Panel Paper:
Probing Impact Heterogeneity Using Machine Learning Methods in the Evaluation of Early College High Schools in North Carolina
*Names in bold indicate Presenter
Results from existing analyses show that early colleges included in the study sample have had positive and statistically significant impacts on key predictors of success in college and receipt of a postsecondary credential. Through eight years after 9th grade, treatment students had significantly higher rates of ever enrolling in college (90% treatment vs. 74% control), attainment of any postsecondary credential (37% treatment vs. 22% control), and attainment of a four-year degree (18% treatment vs. 13% control).
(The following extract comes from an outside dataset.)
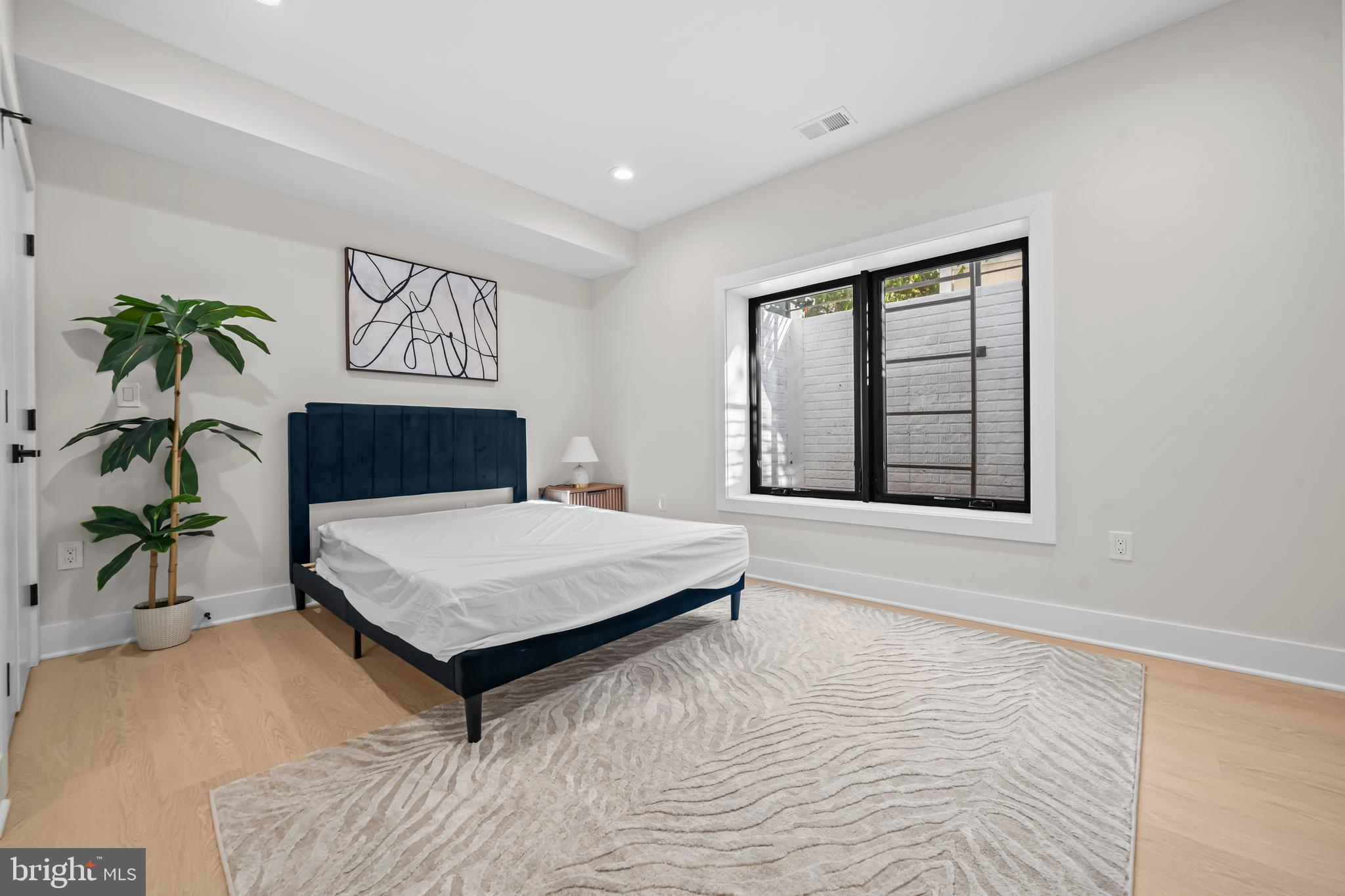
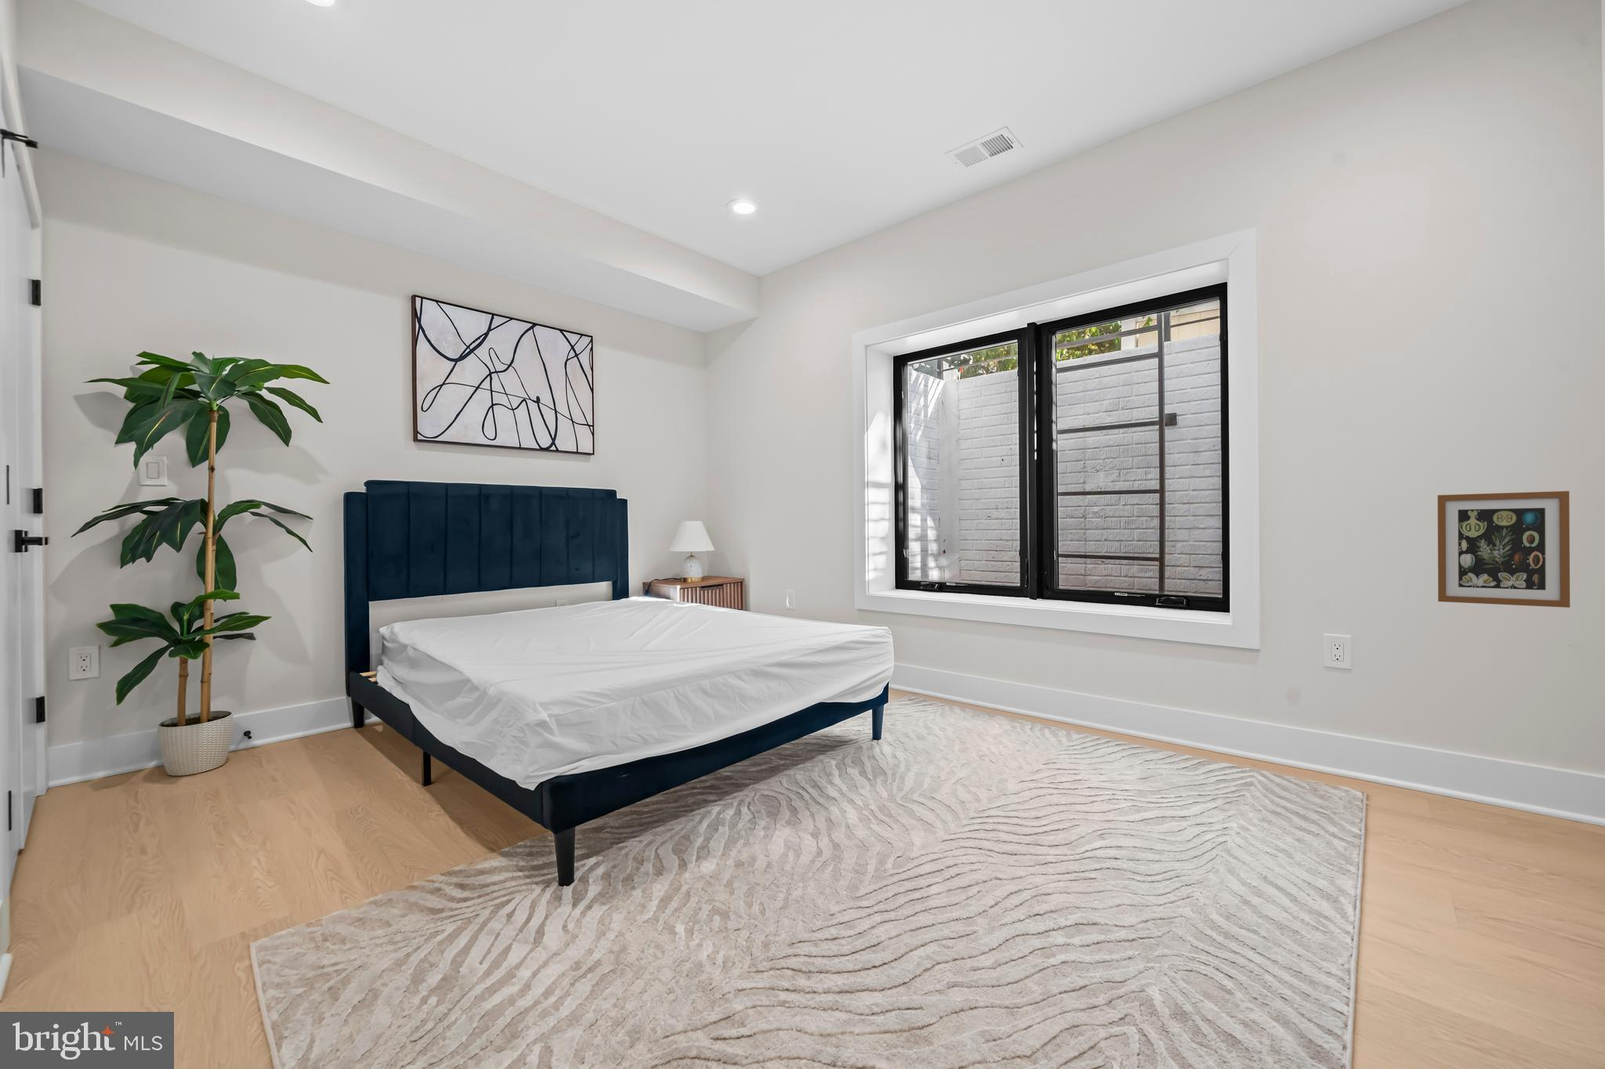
+ wall art [1437,490,1570,608]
There is also some evidence of larger impacts on students who are disadvantaged and underprepared for high school but heterogeneity patterns are not consistent across outcome measures. This proposed paper will apply the machine learning methods suggested for exploring impact heterogeneity such as regression trees and random forest techniques (Wager & Athey, 2015; Athey & Imbens, 2016; Davis & Heller, 2017) to conduct a more systematic examination of variation in impacts in the context of early colleges. The ML methods provide a more flexible framework that searches for heterogeneity over data-driven and high-dimensional functions of baseline covariates that could reveal evidence for impact heterogeneity which may be missed by the conventional method of exploring impact heterogeneity via analyses of subgroups based on observed baseline characteristics. The early college high school impact study is a good candidate for the application of these methods given its fairly large sample and availability of a rich set of baseline covariates including student-level demographic and socioeconomic characteristics, engagement with schooling, and academic achievement.